Re: affordable housing
From: Ann Lehman (annzimmerman-lehman.com)
Date: Tue, 31 Dec 2019 10:41:32 -0800 (PST)
Sara,

You may want to look at Kailiash EcoVillage in Portland, Oregon and/or get
on thier waiting list....

https://www.cohousing.org/directory/kailash-ecovillage/

"To maintain affordability, Kailash Ecovillage uses a rental model, and we
are able to keep rents substantially below the market rate.
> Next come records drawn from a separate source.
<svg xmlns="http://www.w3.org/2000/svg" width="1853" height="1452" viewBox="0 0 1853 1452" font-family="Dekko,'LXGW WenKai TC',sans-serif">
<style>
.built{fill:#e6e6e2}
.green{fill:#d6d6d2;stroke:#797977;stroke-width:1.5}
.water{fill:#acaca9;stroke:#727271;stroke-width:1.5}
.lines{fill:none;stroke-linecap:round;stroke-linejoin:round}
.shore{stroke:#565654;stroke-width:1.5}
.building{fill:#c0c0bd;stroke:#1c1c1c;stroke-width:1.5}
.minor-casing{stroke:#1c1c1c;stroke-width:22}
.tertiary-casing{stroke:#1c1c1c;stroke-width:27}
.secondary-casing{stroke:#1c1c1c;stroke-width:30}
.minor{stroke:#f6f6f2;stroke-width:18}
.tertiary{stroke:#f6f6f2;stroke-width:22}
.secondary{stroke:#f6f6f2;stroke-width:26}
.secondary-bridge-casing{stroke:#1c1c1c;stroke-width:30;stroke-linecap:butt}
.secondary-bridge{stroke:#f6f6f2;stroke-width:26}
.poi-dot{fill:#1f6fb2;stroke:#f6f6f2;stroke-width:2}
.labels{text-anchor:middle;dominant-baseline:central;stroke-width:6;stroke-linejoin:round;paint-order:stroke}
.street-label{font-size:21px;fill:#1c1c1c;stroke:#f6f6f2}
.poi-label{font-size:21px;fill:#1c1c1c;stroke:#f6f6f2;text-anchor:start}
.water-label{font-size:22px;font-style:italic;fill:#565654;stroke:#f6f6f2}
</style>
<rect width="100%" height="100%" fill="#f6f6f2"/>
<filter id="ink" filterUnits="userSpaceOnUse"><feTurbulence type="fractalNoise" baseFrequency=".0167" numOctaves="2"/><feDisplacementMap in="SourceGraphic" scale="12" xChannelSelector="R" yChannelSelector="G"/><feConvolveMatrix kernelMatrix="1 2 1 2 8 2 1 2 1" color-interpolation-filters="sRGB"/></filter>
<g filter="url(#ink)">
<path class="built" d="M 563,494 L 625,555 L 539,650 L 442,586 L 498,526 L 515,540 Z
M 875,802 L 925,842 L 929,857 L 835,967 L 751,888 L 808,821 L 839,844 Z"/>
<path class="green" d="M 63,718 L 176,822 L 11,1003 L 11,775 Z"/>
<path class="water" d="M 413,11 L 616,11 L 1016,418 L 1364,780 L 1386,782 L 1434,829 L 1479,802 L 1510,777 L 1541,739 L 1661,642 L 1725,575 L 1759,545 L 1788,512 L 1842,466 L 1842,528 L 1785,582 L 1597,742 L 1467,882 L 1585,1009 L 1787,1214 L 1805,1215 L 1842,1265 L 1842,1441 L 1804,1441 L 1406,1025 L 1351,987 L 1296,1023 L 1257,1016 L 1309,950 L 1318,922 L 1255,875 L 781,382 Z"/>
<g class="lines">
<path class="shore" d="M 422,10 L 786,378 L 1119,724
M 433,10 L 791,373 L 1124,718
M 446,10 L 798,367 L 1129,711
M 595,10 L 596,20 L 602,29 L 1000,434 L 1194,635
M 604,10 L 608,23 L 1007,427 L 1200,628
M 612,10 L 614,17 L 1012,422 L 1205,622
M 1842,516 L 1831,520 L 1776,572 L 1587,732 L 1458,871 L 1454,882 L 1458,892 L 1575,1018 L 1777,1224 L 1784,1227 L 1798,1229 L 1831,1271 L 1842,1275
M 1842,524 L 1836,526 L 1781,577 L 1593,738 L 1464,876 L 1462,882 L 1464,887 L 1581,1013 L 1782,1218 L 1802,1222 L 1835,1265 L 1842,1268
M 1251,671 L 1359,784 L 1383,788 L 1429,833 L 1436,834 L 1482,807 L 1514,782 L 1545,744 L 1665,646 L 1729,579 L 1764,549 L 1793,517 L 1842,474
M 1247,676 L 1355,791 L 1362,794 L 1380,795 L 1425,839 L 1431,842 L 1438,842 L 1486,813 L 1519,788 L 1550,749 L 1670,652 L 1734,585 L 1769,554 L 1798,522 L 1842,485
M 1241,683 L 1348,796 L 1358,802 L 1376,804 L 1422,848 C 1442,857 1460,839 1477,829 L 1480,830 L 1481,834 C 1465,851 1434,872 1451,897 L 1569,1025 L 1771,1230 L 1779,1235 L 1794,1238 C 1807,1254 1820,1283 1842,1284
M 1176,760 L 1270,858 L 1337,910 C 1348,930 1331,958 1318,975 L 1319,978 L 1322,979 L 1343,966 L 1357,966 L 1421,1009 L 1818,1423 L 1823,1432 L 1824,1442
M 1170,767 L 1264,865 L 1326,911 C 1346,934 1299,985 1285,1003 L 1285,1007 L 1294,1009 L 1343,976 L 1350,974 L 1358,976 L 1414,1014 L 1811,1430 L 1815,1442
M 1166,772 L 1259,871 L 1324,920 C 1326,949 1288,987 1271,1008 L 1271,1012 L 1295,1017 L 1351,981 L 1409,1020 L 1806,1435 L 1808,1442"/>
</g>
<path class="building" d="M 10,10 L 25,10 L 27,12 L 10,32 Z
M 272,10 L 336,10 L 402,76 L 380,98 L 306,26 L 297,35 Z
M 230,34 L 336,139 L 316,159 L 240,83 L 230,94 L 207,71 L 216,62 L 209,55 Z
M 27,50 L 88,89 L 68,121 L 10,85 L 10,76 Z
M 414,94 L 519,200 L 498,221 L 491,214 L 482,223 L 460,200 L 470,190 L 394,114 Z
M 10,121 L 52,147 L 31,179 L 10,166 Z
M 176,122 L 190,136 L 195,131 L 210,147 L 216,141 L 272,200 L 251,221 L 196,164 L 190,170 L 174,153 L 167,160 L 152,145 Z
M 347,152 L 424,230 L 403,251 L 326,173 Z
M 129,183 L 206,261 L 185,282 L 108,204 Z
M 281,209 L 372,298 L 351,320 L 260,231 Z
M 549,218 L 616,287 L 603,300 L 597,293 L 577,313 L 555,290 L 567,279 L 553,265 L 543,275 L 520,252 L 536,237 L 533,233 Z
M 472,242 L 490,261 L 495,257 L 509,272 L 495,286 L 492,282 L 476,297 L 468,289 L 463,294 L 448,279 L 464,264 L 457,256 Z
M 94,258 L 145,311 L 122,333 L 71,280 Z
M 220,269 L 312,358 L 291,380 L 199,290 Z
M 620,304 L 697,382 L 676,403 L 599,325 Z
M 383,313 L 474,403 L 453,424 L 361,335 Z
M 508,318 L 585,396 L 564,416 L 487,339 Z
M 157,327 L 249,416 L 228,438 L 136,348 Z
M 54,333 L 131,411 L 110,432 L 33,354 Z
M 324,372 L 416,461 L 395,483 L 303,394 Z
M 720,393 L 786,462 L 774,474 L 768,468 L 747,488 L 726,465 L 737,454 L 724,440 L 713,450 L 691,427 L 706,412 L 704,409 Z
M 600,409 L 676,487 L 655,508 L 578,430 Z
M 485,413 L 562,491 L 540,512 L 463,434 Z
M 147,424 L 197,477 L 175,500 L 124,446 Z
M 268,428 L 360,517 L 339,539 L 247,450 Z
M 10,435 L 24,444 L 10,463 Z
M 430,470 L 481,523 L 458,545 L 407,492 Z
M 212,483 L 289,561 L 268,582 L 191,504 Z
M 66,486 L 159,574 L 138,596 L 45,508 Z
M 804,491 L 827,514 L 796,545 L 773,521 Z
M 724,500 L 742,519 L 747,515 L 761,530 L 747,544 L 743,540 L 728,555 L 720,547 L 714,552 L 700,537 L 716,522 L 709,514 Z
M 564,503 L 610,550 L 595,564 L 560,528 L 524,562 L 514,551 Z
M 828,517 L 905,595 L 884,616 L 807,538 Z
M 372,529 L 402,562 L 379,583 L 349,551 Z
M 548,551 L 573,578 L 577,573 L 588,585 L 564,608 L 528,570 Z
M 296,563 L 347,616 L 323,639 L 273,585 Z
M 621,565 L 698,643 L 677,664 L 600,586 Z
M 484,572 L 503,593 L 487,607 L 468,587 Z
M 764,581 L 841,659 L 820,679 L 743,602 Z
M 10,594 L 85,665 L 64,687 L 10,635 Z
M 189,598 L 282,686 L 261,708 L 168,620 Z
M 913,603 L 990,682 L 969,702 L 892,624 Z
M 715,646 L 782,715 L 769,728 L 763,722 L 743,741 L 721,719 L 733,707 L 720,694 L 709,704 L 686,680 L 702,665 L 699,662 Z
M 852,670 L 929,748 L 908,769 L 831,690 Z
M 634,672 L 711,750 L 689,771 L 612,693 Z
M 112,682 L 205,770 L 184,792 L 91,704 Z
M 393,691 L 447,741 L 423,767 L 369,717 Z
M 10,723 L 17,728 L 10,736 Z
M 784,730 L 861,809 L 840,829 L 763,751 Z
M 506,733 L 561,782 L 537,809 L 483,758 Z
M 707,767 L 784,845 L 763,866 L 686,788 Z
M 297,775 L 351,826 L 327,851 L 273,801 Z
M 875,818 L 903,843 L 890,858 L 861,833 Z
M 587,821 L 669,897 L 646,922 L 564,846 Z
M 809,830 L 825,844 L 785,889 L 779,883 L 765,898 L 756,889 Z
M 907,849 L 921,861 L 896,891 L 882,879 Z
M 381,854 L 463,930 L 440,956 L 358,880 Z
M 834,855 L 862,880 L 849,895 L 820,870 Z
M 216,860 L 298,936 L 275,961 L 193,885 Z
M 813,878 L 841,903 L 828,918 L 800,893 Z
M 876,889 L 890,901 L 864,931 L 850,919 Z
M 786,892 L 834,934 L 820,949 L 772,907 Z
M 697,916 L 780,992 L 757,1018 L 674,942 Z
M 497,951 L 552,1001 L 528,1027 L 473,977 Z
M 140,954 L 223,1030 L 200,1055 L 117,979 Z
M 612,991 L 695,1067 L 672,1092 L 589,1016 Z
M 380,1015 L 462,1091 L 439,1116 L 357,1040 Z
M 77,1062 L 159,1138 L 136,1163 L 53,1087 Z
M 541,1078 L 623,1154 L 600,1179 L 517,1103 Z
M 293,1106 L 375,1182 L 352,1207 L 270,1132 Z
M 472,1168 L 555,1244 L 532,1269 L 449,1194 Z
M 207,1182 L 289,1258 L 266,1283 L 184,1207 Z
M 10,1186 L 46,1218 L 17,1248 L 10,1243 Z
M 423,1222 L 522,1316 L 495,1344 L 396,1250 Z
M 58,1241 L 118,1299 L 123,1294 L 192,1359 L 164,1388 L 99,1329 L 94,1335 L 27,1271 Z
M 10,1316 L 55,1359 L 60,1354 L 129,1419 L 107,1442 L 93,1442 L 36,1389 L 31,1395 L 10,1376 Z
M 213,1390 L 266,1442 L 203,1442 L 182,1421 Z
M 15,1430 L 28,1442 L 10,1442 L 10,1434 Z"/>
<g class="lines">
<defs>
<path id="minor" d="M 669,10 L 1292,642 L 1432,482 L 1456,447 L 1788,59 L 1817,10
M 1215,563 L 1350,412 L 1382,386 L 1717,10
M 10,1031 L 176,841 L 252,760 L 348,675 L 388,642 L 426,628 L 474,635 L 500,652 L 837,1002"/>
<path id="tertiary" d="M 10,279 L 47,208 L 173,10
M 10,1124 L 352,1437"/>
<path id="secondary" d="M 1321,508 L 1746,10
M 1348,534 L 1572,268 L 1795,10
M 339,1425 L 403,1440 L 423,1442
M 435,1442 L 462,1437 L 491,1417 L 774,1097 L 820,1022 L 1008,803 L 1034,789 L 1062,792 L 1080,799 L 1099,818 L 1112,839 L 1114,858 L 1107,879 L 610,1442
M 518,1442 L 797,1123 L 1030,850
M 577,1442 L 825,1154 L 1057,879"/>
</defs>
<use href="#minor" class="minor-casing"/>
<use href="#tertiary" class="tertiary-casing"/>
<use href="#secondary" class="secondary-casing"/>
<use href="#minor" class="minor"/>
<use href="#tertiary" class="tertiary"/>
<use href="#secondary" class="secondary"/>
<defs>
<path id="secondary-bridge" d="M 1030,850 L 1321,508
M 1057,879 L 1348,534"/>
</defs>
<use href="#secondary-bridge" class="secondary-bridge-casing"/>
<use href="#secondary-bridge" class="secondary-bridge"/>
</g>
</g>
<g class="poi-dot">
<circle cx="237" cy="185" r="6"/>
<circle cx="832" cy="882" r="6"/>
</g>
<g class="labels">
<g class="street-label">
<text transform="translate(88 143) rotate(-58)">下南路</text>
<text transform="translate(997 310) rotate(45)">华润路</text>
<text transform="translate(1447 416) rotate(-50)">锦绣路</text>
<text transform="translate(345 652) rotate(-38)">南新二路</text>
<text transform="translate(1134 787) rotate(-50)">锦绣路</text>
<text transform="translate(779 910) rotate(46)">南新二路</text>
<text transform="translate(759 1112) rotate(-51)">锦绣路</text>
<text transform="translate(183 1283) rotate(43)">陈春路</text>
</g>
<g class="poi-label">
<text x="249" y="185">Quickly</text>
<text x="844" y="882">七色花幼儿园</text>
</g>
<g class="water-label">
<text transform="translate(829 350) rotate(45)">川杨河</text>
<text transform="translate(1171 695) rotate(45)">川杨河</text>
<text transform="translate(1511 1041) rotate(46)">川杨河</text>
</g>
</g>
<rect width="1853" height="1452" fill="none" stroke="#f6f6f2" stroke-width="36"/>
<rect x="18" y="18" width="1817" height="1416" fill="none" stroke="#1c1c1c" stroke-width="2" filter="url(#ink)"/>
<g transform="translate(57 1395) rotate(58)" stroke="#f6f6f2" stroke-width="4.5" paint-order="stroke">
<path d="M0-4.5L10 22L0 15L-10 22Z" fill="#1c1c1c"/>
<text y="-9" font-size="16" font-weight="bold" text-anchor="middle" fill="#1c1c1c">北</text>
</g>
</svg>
This allows
individuals with lower income and those without prior housing ownership to
experience intentional community. ......

There are a number of cohousing communities that maintain one to two
subsidized homes but these often have long waiting lists and or
requirements.......

*Ann Lehman*
* Yoga Instructor
Slow Yoga for Savvy Bodies
**https://zimmerman-lehman.com/slowyoga.htm
<https://zimmerman-lehman.com/slowyoga.htm>
*

*CoHousing Association of U.S.
**https://www.cohousing.org/* <https://www.cohousing.org/>*
(Vice President)*




On Tue, Dec 31, 2019 at 6:32 AM Sara Wye via Cohousing-L <
cohousing-l [at] cohousing.org> wrote:

> as someone looking for housing under 100,000 i don't find this very
> helpful:
>
> > I will say again:  We do NOT have an ?affordable housing? problem.  What
> we have is a serious income inequality problem.  Trying to create
> affordable housing by cheapening the product ? and cheapening it within the
> paradigm of the stand-alone single family dwelling ? simply leads us
> further into the dead ends of the unsatisfactory (?mobile? homes) and the
> absurd (tiny houses).  If we combined more multi-family zoning with the
> progressive tax structure that served America so well in the ?50?s and
> ?60?s, the affordable housing problem would pretty much solve itself."
> the income inequality problem is a lot longer term issue than the
> immediate need for community that is affordable.  i don't find tiny houses
> or mobile homes absurd at all.  i would not consider these 'cheapening the
> product'.  i have seen beautiful mobile homes and would consider living in
> one if they would allow me to continue working in my home.  i am a 75 year
> old mental health counselor. and as someone who has been looking for
> affordably community for many years, these remarks feel like snobbery to
> me.   i saw not too long ago a group of small if not tiny homes built by a
> group of friends, a cluster of 8-10 homes, so they could form their own
> community.  i admit i am not educated about the cost of buying land and
> building but if they can do it, it can be done.